PPD was involved in a study that compared weight-based doses of a study drug combined with an antineoplastic agent to an antiviral combined with an antineoplastic agent in therapy-naïve patients with chronic hepatitis virus genotype 1 infection.

PPD provided clinical monitoring, project management, medical management, biostatistics, data management, quality assurance, electronic data capture (EDC) setup and support to the sites, and pharmacovigilance on the Phase IIb multicenter, randomized, open-label study. The study was looking for a drug’s optimal dose by comparing the efficacy and safety of three drug dose levels versus an antiviral. Both of the drugs were administered in combination with an antineoplastic agent to therapy-naïve patients for a treatment period through week 48 and then a 24-week follow-up period. The study included 278 patients, 57 sites and a 29-month timeline.

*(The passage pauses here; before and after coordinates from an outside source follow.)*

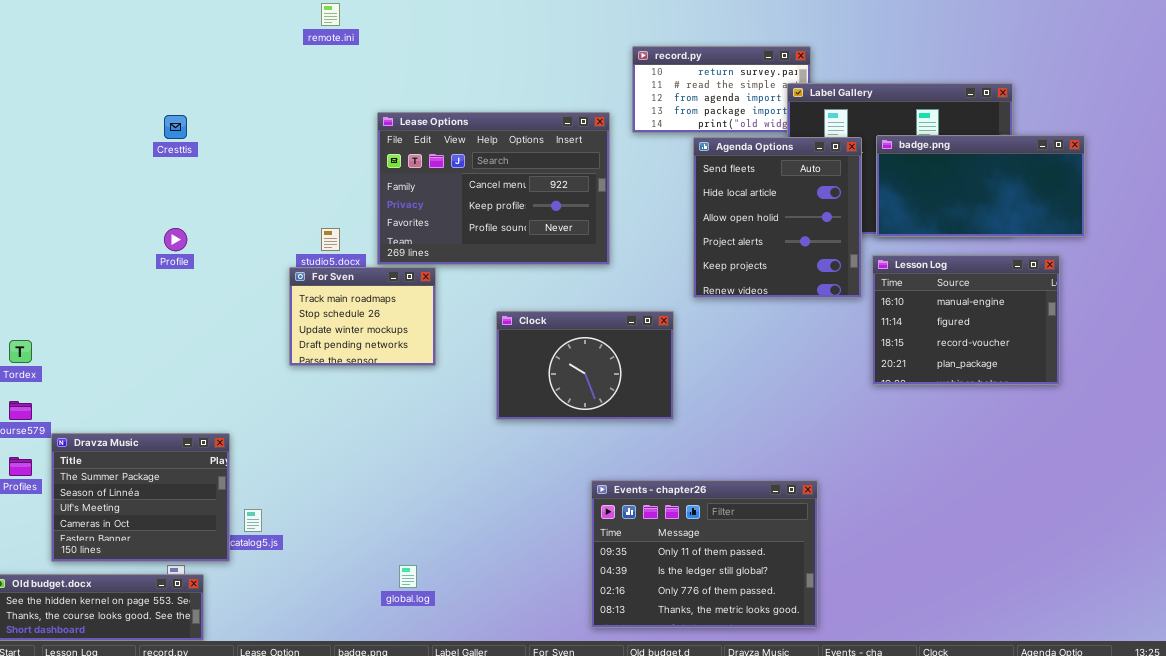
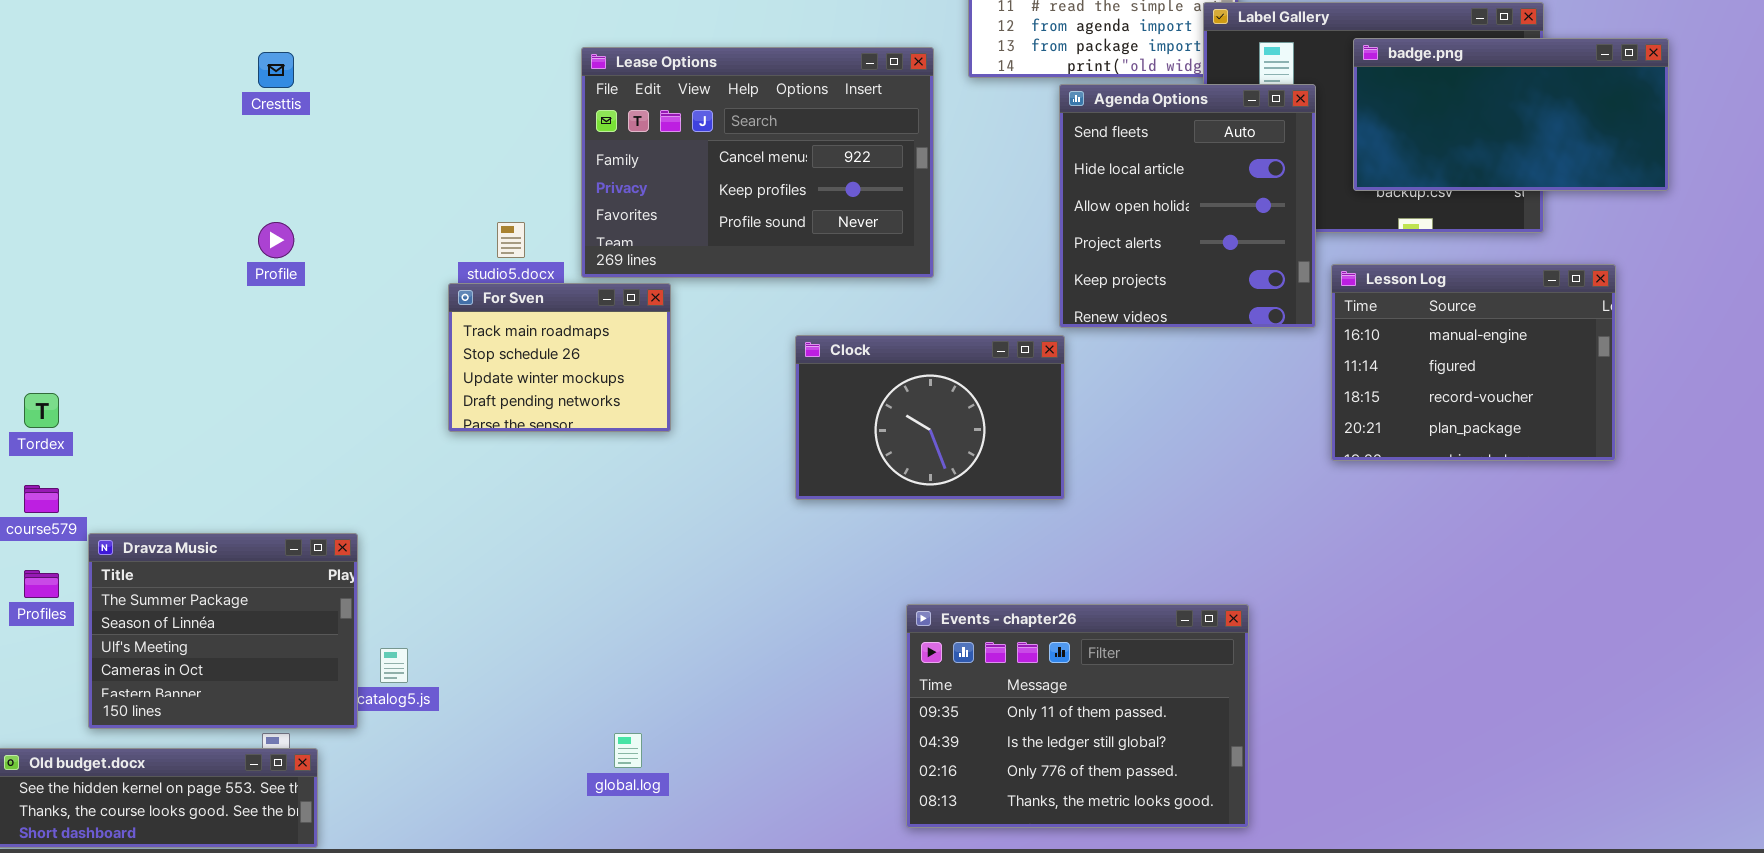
badge.png: [876,135,1085,237] -> [1353,38,1669,191], moved
Clock: [496,311,674,420] -> [795,335,1065,500], moved

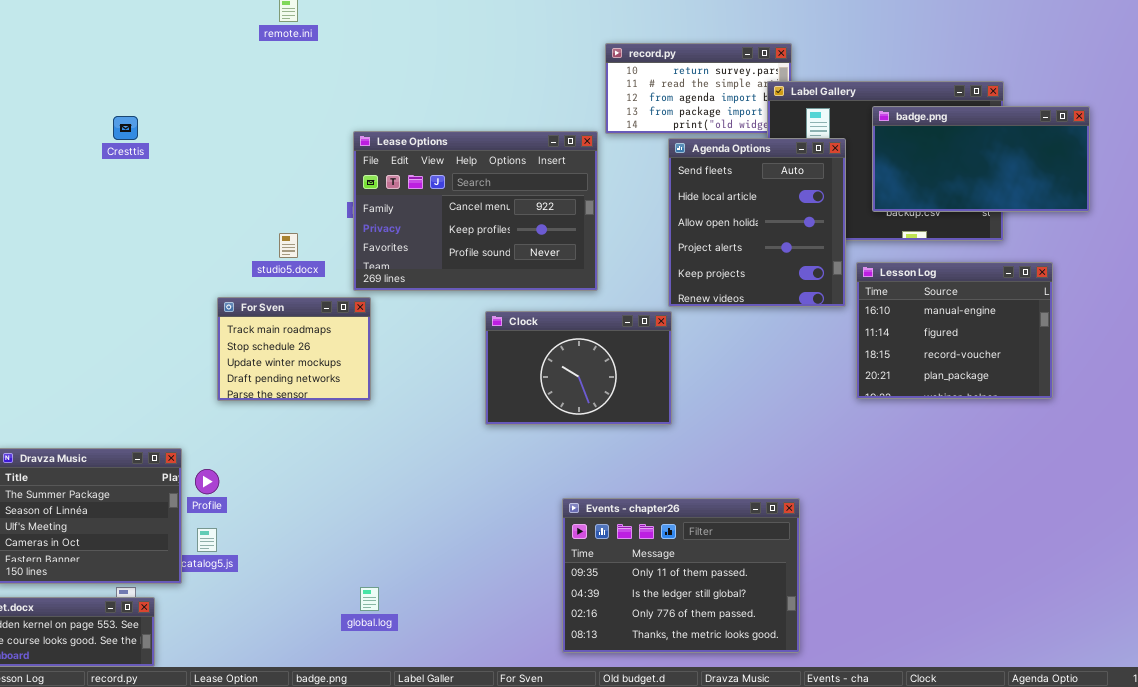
Lease Options: [581,47,934,278] -> [353,131,598,291], moved
Profile: [258,222,294,258] -> [195,469,219,494], moved
For Sven: [448,283,671,432] -> [217,297,371,401], moved

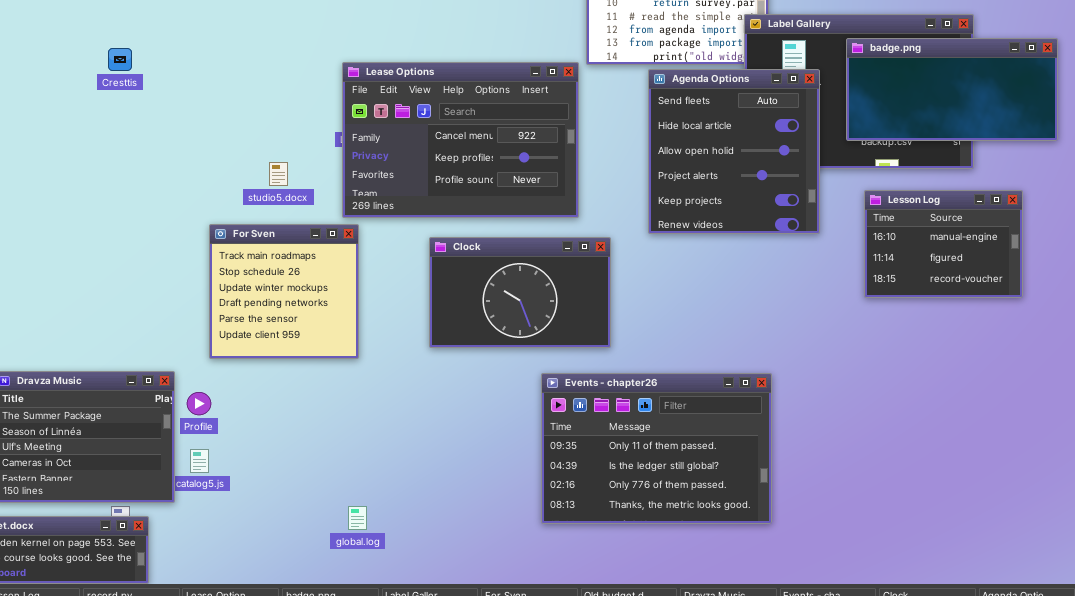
Lesson Log: [856,262,1053,399] -> [864,190,1023,298], resized
For Sven: [217,297,371,401] -> [209,224,359,359], resized
Clock: [485,311,672,425] -> [429,237,611,348], moved
Events - chapter26: [562,498,800,653] -> [541,373,772,524], moved

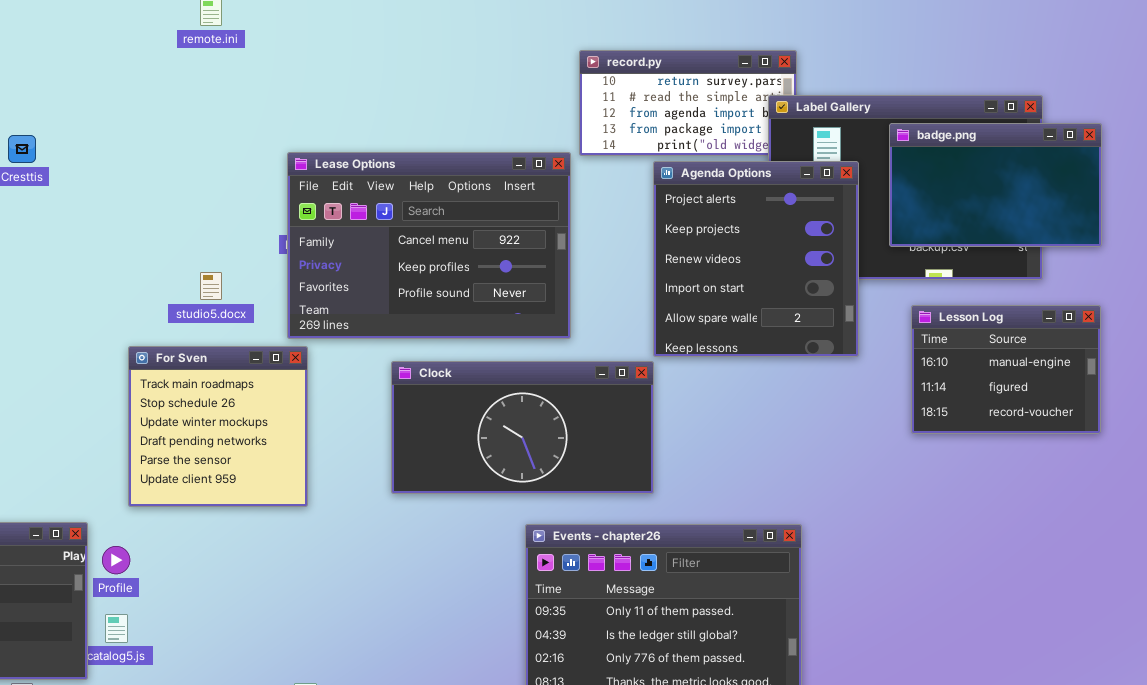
badge.png: [846,38,1058,141] -> [889,123,1102,247], resized
Agenda Options: [648,69,820,234] -> [653,161,859,357], scrolled down 3 rows
Clock: [429,237,611,348] -> [391,361,654,494], resized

The challenge for the study was slow recruitment of patients with genotype 1. PPD proactively identified the area of enrollment concern at the onset of the study and prepared a backup strategy to access these patients through additional sites. While the original set of sites had started to recruit, the project team collected the appropriate data identifying the key risk to enrollment. PPD immediately enlisted an additional 15 sites for the study for a total of 57 sites. As a result, PPD met the original enrollment timeline relayed to the client.